Liberté d'expression
Harcèlement judiciaire et intimidation de journalistes à l'approche des législatives
Fin septembre, des pêcheurs ont découvert une pirogue contenant les corps de trente migrants au large de Dakar. Kader Dia, chroniqueur de SEN TV, a affirmé lors d'une émission que des membres de la Police nationale avaient accepté des pots-de-vin pour laisser passer l'embarcation. Il a été placé en détention le 30 septembre 2024 et a été inculpé d'incitation à la haine et de diffusion de fausses nouvelles. Il a été libéré quelques jours plus tard.
Kader Dia journaliste à la Sentv ne peut pas être arrêté ou aller en prison pour une chronique. Ça se règle par un dementi. Kader Dia doit être libéré immédiatement pour rejoindre sa rédaction. #FreeKaderDia https://t.co/FMDH5XmGxp
— Alioune Tine (@aliounetine16) October 1, 2024
Le 1ᵉʳ octobre 2024, Cheikh Yerim Seck, journaliste, fondateur du site d'information Dakaractu et ancien collaborateur de Jeune Afrique, a été convoqué et interrogé par la division de cybercriminalité de la police. Il a été accusé de diffamation et diffusion de fausses nouvelles. Durant son émission sur la chaîne de télévision privée 7 TV, il avait réfuté les chiffres avancés par le gouvernement sur la situation économique héritée du gouvernement précédent. Il a étayé ses propos par des chiffres publiés sur le site du ministère des Finances sénégalais.
La même division a convoqué l'opposant Bougane Guèye Dany le 2 octobre 2024. Comme nous l'avons indiqué ci-dessous, il a été placé en garde à vue pour diffusion de fausses nouvelles. Bougane Guèye Dany, qui avait exercé comme journaliste, est aujourd'hui un homme d'affaires à la tête d'un puissant groupe comprenant une chaîne de télévision, une radio, un quotidien, un site d'information et une agence de communication. Récemment, il a fondé le mouvement citoyen Gueum Sa Bopp et est devenu un opposant politique. Il a affirmé que les déclarations du premier ministre Ousmane Sonko sur le niveau d'endettement et de déficit public du pays étaient fausses.
À moins de deux mois des élections législatives anticipées, la convocation des trois hommes a provoqué un tollé parmi les organisations de journalistes et de défense des droits de l'homme, ainsi que dans l'opposition. Le Conseil des diffuseurs et des éditeurs de presse au Sénégal a dénoncé ce qu'il considère comme des actes d'intimidation contre la presse.
Les trois hommes ont été libérés le 3 octobre 2024.

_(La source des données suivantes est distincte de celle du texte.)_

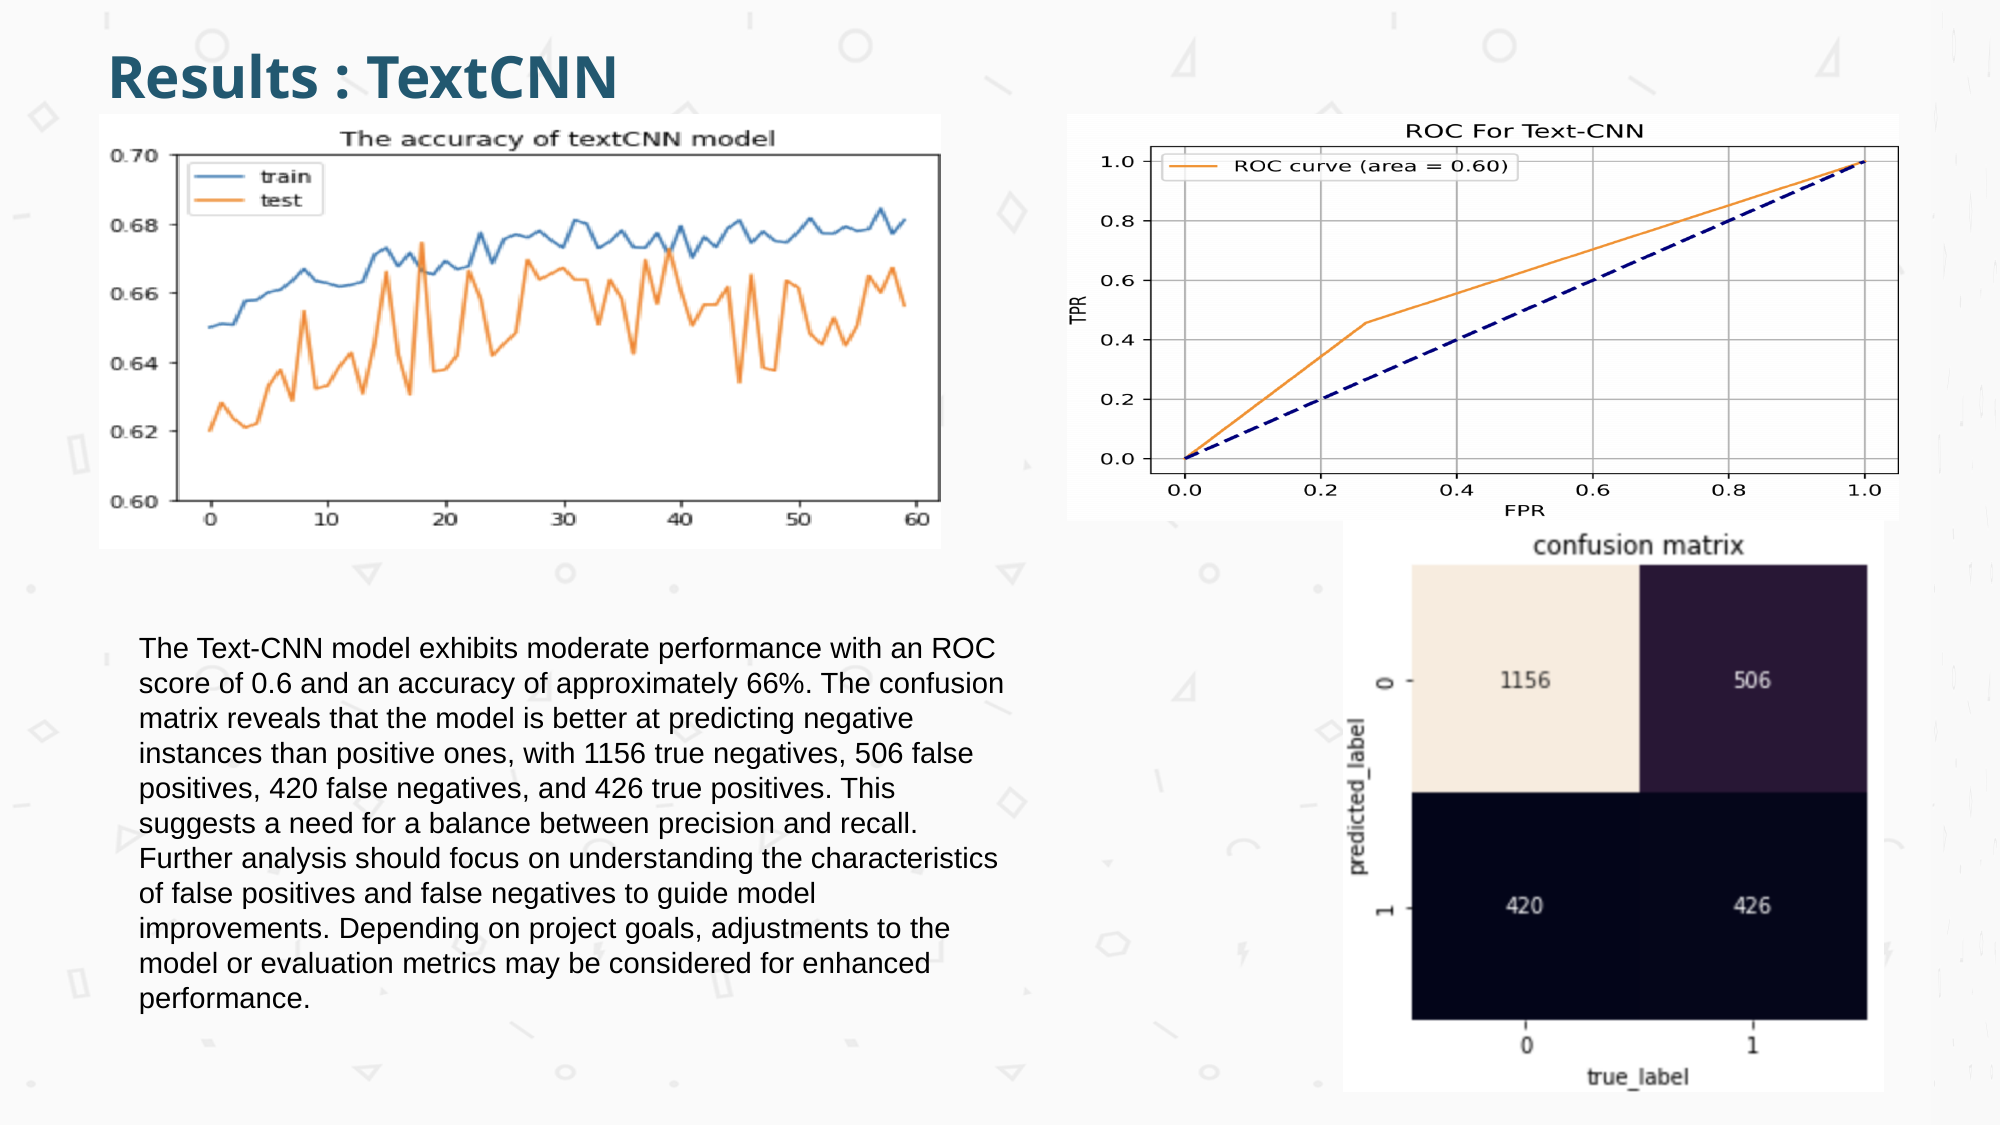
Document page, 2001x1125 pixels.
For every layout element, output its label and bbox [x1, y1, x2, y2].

text_box [0, 0, 2000, 1125]
text_box [99, 114, 1900, 549]
picture [1343, 520, 1884, 1092]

Lorsqu'ils étaient encore dans l'opposition, Ousmane Sonko et Bassirou Diomaye Faye avaient vigoureusement protesté contre les arrestations pour diffamation ou diffusion de fausses nouvelles. En juin, les participants au Dialogue national sur la réforme et la modernisation de la Justice, convoqué par le président dès sa prise de fonctions, ont proposé d'abroger le délit d'offense au chef de l'État. Seydi Gassama, directeur d'Amnesty International Sénégal, a rappelé que les peines d'emprisonnement pour les délits de diffamation ou de diffusion de fausses nouvelles sont considérées comme « disproportionnées » par le droit international. Au Sénégal, cette infraction est punie d'une peine pouvant aller jusqu'à trois ans d'emprisonnement (articles 254, 255 et 259-263 du Code pénal). Les organisations de défense des droits de l'homme demandent depuis plusieurs années l'abolition des peines de prison dans ce domaine.